Compared to healthy controls, frail older adults, had a) higher percentage of platelet aggregation induction with ADP 4 μM (82.85% (3.35) and 73.41% (3.26), p-value = 0.024) and subaggregant dose of ADP (30.83% (7.47) and 13.25% (3.21), p-value = 0.002); b) higher platelet activation: P-selectin exposure (18.23% (4.41) and 6.96% (1.08), p-value = 0.011), and activated GPIIβ-IIIα (21.51% (3.41) and 8.26% (1.18), p-value = 0.001), at the baseline level and against a subaggregant dose ADP: P-selectin exposure (46.93% (5.95) and 13.41% (3.35), p-value = 0.002) and activated GPIIβ-IIIα (43.29% (6.04) and 26.71% (4.92), p-value = 0.024); c) higher plasma levels of TXB2 (201.8 ng/mL (59.53-236.3) and 45.77 ng/mL (25.14-98.26), p-value<0.0001), d) elevated plasma levels of 8-isoprostane (70.94 pg/mL, IQ: 65.89-99,96 and 56.24 pg/mL, IQ: 42.18-74.81, p-value = 0.001), and e) higher plasma GDF-15 levels (2,379 pg/mL, IQ: 1,845-4,121and 1367 pg/mL, IQ: 1190-1747, p-value = 0.0001).
Older adults with frailty syndrome have an upregulated platelet activity that may contribute to an increased risk of thrombosis and aspirin resistance. The elevated oxidative stress and increases of GDF-15 levels might be related to altered platelet responsiveness in frail patients.

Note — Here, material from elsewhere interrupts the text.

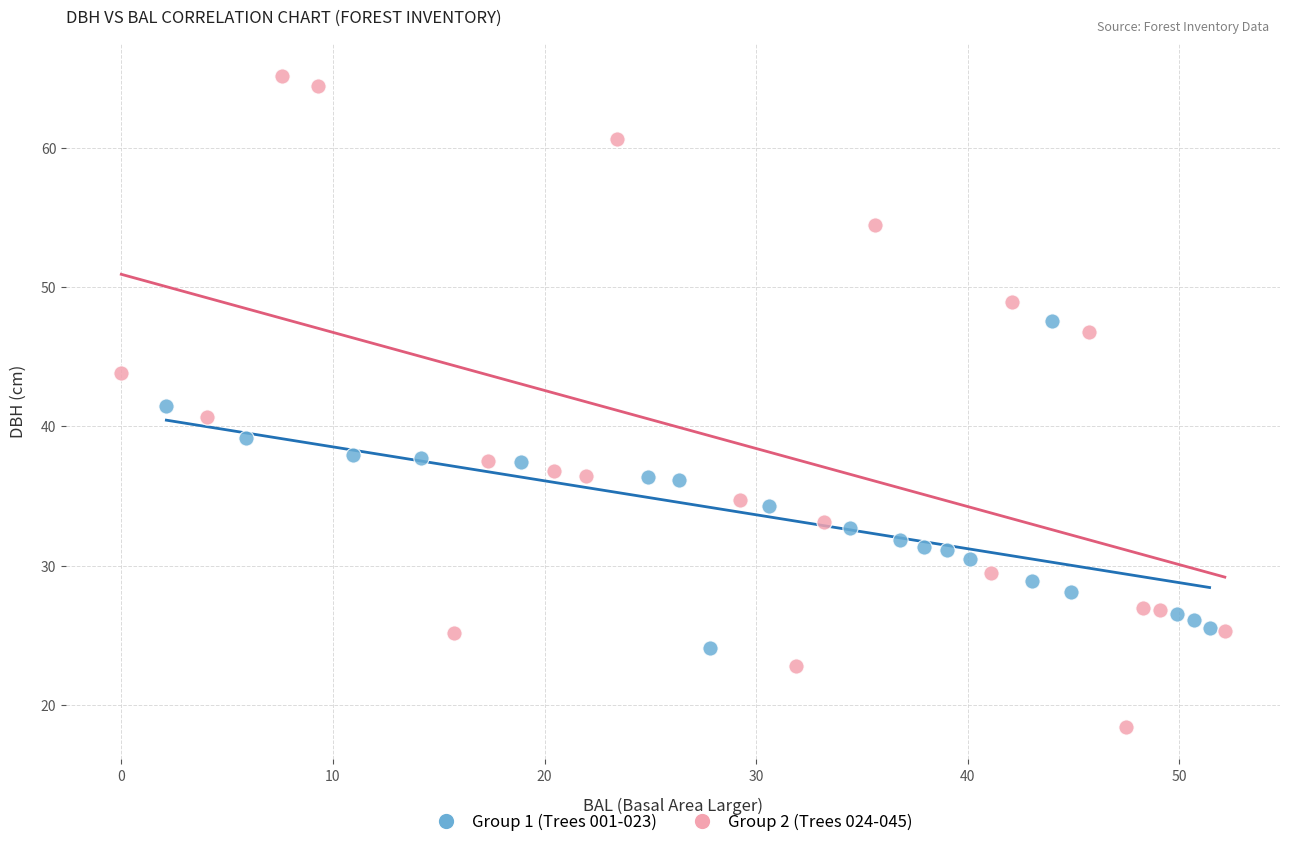

Which series reaches the minimum Y coordinate?

Group 2 (Trees 024-045)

The determination of biomarkers of platelet dysfunction, oxidative stress and cell senescence/mitochondrial dysfunction may contribute to frailty diagnosis, and approaches aimed at regulating platelet function in frail older adults could contribute to its prevention and treatment.
全球老年人口正在增加,智利预计老年人口将迅速增长。世界卫生组织(WHO)的ICOPE指南(老年人综合护理)强调了衰弱诊断对预防失能的重要性。老年人的衰弱被认为是易损性和不良健康结局的指标,其病因是多因素的。我们的目的是调查64岁以上人群中凝血激活与血栓形成风险增加和衰弱之间的关联。我们设计了一项现患病例对照研究,纳入了28名64岁以上的衰弱老年人和27名健壮老年人(非衰弱,对照组)。衰弱由弗里德表型定义,测定了血小板聚集以及血栓素B2(TXB2)、8-异前列腺素和生长分化因子-15(GDF-15)的血浆激活水平。

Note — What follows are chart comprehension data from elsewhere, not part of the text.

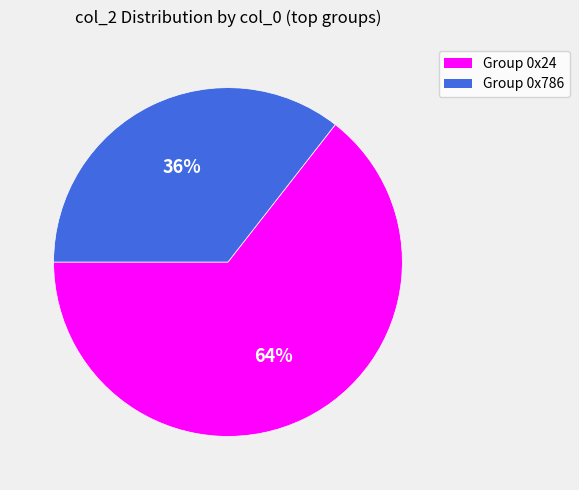

To the nearest percent, what is the average slice percentage?

50%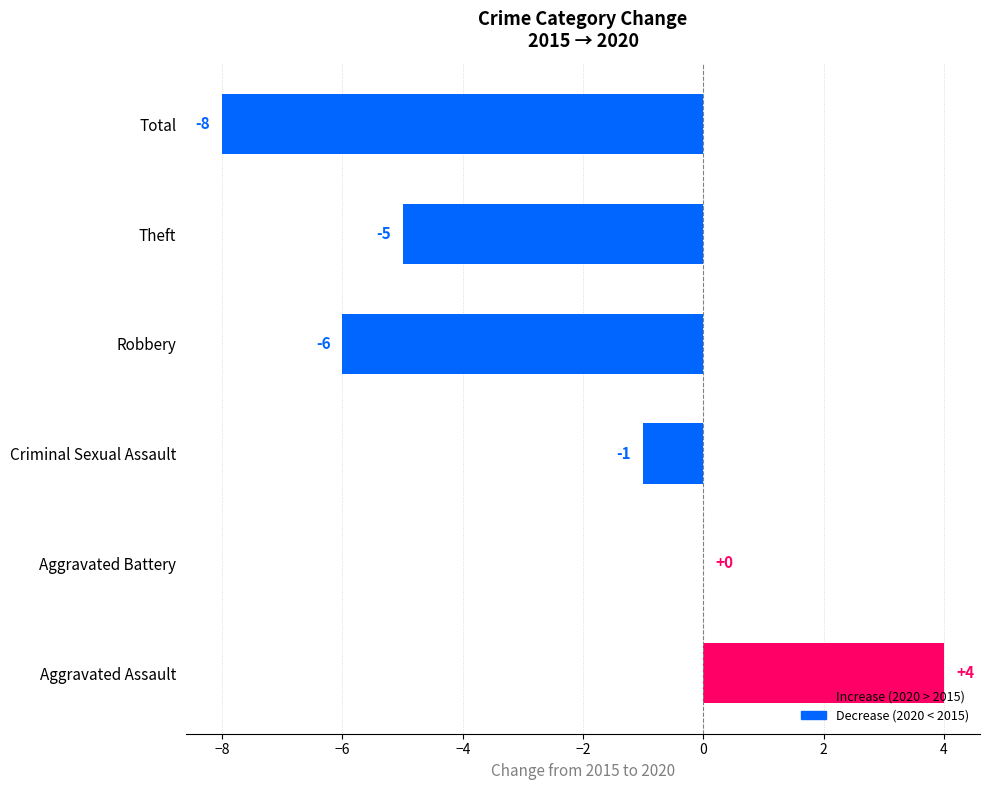

What is the sum of all values?

-16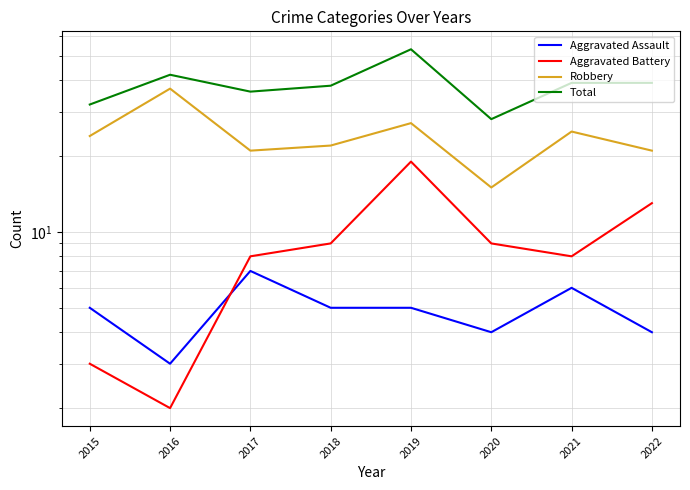

What is the difference between the highest and lowest values at 2022?

35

与健康对照组相比,衰弱老年人有:a)用4 μM ADP诱导血小板聚集的百分比更高(82.85%(3.35)和73.41%(3.26),p值 = 0.024)以及ADP亚聚集剂量时更高(30.83%(7.47)和13.25%(3.21),p值 = 0.002);b)血小板激活更高:在基线水平以及针对ADP亚聚集剂量时,P-选择素暴露(18.23%(4.41)和6.96%(1.08),p值 = 0.011),以及活化的GPIIβ-IIIα(21.51%(3.41)和8.26%(1.18),p值 = 0.001):P-选择素暴露(46.93%(5.95)和13.41%(3.35),p值 = 0.002)和活化的GPIIβ-IIIα(43.29%(6.04)和26.71%(4.92),p值 = 0.024);c)TXB2的血浆水平更高(201.8 ng/mL(59.53 - 236.3)和45.77 ng/mL(25.14 - 98.26),p值<0.0001),d)8-异前列腺素的血浆水平升高(70.94 pg/mL,四分位数间距:65.89 - 99.96和56.24 pg/mL,四分位数间距:42.18 - 74.81,p值 = 0.001),以及e)血浆GDF-15水平更高(2379 pg/mL,四分位数间距:1845 - 4121和1367 pg/mL,四分位数间距:1190 - 1747,p值 = 0.0001)。
患有衰弱综合征的老年人血小板活性上调,这可能导致血栓形成风险增加和阿司匹林抵抗。氧化应激升高和GDF-15水平增加可能与衰弱患者血小板反应性改变有关。
血小板功能障碍、氧化应激和细胞衰老/线粒体功能障碍生物标志物的测定可能有助于衰弱诊断,旨在调节衰弱老年人血小板功能的方法可能有助于其预防和治疗。